Little Fiddly Words In Front of Infinitives
Infinitives are the definitive forms of a verb, normally translated as “to be”, “to know”, “to do” and so on. Because of this, when I write one in portuguese I expect it to not need anything in front of it but sometimes it does and sometimes it doesn’t. About the only rules here are to do with Gostar and Precisar, each of which takes a “de” after it
Ter can have a “que” or a “de”, depending what you’re doing and in other cases it might have an “a”, a “para” or just nothing. I need to get to the bottom of this and work out how it works once and for all.
Genders of Nouns
I think I’m right about 80% of the time but that’s not enough. Difficult to think how to do this without biting the bullet and learning them by rote. I considered making little stickers with lipstick on some and a moustache on others and sticking them on all the objects in my house, but that wouldn’t help me with abstract nouns. Have you ever tried sticking a moustache on despair?

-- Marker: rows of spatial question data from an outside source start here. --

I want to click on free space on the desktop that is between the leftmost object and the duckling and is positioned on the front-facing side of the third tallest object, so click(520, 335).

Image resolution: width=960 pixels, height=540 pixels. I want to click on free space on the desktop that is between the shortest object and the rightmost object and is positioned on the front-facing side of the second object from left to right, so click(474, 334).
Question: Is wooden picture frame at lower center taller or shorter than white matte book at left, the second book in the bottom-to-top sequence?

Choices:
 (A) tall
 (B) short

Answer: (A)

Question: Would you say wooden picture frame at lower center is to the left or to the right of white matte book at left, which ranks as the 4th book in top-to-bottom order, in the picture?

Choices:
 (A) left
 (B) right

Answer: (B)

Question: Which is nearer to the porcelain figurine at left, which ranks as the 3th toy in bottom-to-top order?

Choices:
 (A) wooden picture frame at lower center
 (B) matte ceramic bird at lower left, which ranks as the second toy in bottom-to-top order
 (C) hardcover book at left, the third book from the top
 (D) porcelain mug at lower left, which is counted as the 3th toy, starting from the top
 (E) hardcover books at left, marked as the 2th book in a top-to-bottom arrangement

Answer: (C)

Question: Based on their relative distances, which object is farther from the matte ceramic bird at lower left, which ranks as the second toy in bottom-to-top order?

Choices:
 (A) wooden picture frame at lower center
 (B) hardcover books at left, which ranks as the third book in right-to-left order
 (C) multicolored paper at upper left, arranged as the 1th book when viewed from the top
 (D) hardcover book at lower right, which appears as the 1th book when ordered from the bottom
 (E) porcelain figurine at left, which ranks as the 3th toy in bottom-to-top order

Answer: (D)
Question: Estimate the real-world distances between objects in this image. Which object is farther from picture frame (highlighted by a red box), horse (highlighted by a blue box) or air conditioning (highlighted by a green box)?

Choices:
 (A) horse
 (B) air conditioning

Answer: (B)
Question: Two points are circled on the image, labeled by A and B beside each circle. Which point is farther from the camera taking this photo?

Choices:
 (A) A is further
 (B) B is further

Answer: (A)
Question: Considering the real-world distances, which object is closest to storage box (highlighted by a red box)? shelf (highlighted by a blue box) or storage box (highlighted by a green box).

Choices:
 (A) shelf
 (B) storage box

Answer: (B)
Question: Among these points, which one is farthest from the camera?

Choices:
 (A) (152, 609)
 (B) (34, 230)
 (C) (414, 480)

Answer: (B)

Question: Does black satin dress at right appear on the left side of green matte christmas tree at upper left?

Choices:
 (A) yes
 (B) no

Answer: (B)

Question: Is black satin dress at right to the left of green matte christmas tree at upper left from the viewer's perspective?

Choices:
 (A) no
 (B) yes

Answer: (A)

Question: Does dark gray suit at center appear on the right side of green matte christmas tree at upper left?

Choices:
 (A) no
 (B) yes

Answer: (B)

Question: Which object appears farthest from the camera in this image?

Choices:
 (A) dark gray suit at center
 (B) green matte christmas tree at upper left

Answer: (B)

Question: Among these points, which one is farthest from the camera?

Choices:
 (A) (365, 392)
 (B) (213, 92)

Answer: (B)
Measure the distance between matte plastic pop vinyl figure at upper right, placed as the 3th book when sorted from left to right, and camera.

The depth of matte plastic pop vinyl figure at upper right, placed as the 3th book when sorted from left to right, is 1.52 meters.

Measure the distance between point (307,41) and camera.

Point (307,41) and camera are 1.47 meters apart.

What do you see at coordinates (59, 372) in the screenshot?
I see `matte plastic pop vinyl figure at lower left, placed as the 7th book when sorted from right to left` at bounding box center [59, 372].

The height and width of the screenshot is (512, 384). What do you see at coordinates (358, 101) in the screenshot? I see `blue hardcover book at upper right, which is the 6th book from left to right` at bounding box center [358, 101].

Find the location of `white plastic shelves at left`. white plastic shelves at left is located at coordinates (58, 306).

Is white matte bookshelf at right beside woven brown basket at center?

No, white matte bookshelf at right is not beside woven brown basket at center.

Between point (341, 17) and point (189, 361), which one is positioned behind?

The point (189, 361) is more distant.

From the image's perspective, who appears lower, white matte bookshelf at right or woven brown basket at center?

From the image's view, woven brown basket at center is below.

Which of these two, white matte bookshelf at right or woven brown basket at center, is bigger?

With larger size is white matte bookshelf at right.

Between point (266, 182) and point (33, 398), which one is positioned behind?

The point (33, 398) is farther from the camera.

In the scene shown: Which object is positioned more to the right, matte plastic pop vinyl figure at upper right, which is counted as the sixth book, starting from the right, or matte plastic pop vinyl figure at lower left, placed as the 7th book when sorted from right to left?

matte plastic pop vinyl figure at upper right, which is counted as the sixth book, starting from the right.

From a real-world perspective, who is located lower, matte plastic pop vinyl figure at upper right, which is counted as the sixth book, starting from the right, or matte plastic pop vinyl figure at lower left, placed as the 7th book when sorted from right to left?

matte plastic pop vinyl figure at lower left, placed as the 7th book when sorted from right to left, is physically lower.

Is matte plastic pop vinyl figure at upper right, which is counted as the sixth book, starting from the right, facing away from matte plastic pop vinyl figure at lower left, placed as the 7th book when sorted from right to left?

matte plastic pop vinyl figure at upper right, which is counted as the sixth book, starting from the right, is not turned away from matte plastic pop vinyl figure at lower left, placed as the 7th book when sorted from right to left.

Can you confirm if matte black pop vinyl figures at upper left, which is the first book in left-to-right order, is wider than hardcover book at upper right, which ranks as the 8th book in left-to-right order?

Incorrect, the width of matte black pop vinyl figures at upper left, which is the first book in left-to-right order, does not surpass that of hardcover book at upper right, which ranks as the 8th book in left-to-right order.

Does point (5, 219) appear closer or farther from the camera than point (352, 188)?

Reflexive and Pseudo-Reflexive Verbs
First of all: there seem to be a hell of a lot of reflexive verbs – far more than in french – and I sometimes come across verbs that look like they have a reflexive pronoun but aren’t actually reflexive. They seem to be something to do with the passive voice – e.g. sabe-se que = “it is known that…” and yet my grammar book doesn’t show that as a way of constructing the passive voice. This sounds like one I will have to ask a teacher about.
Awkward Irregular Verbs
Things like Ser, Ir and Estar are easy because they get so much attention. The real killers are things like Dar, Pôr and of course the terrible twins, ver and vir, because they irregular and fairly common but not so common that you get a real familiarity with them day-to-day. I printed these buggers out ages ago, thinking I would just bruteforce it all into my head but somehow, whenever I think about it, there always seems to be something more pressing like picking fluff of the carpet with my bare hands, arranging my socks alphabetically or playing the national anthem on the teeth of a comb. Important stuff, you know.
So that’s what I’ll be working on this week in addition to my Hot Summer Reading. I’ll probably write blog posts about some of them as a way of motivating myself and getting them to stick.